■ Instructions for the task
Repeat exactly, please, the opening lines of the data below, through and including the line where "179 497 85.56" sits.

■ Task inputs
>>>

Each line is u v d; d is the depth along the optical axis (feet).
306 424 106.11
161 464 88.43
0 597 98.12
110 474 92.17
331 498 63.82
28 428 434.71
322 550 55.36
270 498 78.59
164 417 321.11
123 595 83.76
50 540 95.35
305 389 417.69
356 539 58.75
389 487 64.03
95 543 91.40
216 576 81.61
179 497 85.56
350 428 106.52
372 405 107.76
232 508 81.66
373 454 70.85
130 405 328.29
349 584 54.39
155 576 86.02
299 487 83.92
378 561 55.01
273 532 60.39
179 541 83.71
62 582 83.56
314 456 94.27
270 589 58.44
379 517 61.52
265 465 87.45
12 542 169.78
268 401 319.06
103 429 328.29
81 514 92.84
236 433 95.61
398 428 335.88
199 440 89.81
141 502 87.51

<<<

■ Reply
Each line is u v d; d is the depth along the optical axis (feet).
306 424 106.11
161 464 88.43
0 597 98.12
110 474 92.17
331 498 63.82
28 428 434.71
322 550 55.36
270 498 78.59
164 417 321.11
123 595 83.76
50 540 95.35
305 389 417.69
356 539 58.75
389 487 64.03
95 543 91.40
216 576 81.61
179 497 85.56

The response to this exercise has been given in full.